* Assignment
Please retype all the data below exactly, line for line.

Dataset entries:
—————
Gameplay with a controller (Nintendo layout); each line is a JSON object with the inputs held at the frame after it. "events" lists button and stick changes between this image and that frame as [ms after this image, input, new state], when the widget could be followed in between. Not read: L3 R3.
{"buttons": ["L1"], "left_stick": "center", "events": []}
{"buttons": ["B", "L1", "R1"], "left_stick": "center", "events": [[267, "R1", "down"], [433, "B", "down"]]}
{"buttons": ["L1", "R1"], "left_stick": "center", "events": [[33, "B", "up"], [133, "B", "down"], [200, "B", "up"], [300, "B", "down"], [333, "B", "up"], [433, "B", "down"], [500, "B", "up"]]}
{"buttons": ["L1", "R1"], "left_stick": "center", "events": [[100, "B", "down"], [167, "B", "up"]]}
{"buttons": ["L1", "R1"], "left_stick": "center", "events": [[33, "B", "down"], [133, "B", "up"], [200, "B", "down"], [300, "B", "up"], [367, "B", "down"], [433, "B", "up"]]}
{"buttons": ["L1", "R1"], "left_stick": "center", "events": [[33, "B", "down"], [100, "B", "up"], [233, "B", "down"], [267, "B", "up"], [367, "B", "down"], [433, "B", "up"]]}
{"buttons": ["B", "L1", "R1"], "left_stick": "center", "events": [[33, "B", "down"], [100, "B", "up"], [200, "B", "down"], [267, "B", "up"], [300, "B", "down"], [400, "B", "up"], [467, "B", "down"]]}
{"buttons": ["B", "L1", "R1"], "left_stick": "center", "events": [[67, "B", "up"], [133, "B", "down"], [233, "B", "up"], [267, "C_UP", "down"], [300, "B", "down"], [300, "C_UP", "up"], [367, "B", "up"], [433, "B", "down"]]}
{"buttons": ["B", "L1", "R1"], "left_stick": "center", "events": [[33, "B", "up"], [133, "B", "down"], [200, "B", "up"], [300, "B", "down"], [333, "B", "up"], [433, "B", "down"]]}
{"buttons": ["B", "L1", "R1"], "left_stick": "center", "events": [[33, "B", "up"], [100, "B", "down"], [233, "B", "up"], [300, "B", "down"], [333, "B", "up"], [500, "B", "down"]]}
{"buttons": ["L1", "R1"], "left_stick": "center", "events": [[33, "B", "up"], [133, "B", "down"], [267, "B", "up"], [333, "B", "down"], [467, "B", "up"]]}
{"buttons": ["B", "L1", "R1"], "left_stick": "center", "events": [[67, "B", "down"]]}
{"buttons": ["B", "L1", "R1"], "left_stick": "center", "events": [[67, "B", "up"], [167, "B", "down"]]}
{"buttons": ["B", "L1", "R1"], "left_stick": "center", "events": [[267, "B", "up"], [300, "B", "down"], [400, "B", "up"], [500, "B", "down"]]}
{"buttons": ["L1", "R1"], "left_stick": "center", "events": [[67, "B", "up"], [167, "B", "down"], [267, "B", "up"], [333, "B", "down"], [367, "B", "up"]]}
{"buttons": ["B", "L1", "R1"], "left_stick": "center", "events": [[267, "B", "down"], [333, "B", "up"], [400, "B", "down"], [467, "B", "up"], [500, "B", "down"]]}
—————
* Reply to the exercise
Gameplay with a controller (Nintendo layout); each line is a JSON object with the inputs held at the frame after it. "events" lists button and stick changes between this image and that frame as [ms after this image, input, new state], when the widget could be followed in between. Not read: L3 R3.
{"buttons": ["L1"], "left_stick": "center", "events": []}
{"buttons": ["B", "L1", "R1"], "left_stick": "center", "events": [[267, "R1", "down"], [433, "B", "down"]]}
{"buttons": ["L1", "R1"], "left_stick": "center", "events": [[33, "B", "up"], [133, "B", "down"], [200, "B", "up"], [300, "B", "down"], [333, "B", "up"], [433, "B", "down"], [500, "B", "up"]]}
{"buttons": ["L1", "R1"], "left_stick": "center", "events": [[100, "B", "down"], [167, "B", "up"]]}
{"buttons": ["L1", "R1"], "left_stick": "center", "events": [[33, "B", "down"], [133, "B", "up"], [200, "B", "down"], [300, "B", "up"], [367, "B", "down"], [433, "B", "up"]]}
{"buttons": ["L1", "R1"], "left_stick": "center", "events": [[33, "B", "down"], [100, "B", "up"], [233, "B", "down"], [267, "B", "up"], [367, "B", "down"], [433, "B", "up"]]}
{"buttons": ["B", "L1", "R1"], "left_stick": "center", "events": [[33, "B", "down"], [100, "B", "up"], [200, "B", "down"], [267, "B", "up"], [300, "B", "down"], [400, "B", "up"], [467, "B", "down"]]}
{"buttons": ["B", "L1", "R1"], "left_stick": "center", "events": [[67, "B", "up"], [133, "B", "down"], [233, "B", "up"], [267, "C_UP", "down"], [300, "B", "down"], [300, "C_UP", "up"], [367, "B", "up"], [433, "B", "down"]]}
{"buttons": ["B", "L1", "R1"], "left_stick": "center", "events": [[33, "B", "up"], [133, "B", "down"], [200, "B", "up"], [300, "B", "down"], [333, "B", "up"], [433, "B", "down"]]}
{"buttons": ["B", "L1", "R1"], "left_stick": "center", "events": [[33, "B", "up"], [100, "B", "down"], [233, "B", "up"], [300, "B", "down"], [333, "B", "up"], [500, "B", "down"]]}
{"buttons": ["L1", "R1"], "left_stick": "center", "events": [[33, "B", "up"], [133, "B", "down"], [267, "B", "up"], [333, "B", "down"], [467, "B", "up"]]}
{"buttons": ["B", "L1", "R1"], "left_stick": "center", "events": [[67, "B", "down"]]}
{"buttons": ["B", "L1", "R1"], "left_stick": "center", "events": [[67, "B", "up"], [167, "B", "down"]]}
{"buttons": ["B", "L1", "R1"], "left_stick": "center", "events": [[267, "B", "up"], [300, "B", "down"], [400, "B", "up"], [500, "B", "down"]]}
{"buttons": ["L1", "R1"], "left_stick": "center", "events": [[67, "B", "up"], [167, "B", "down"], [267, "B", "up"], [333, "B", "down"], [367, "B", "up"]]}
{"buttons": ["B", "L1", "R1"], "left_stick": "center", "events": [[267, "B", "down"], [333, "B", "up"], [400, "B", "down"], [467, "B", "up"], [500, "B", "down"]]}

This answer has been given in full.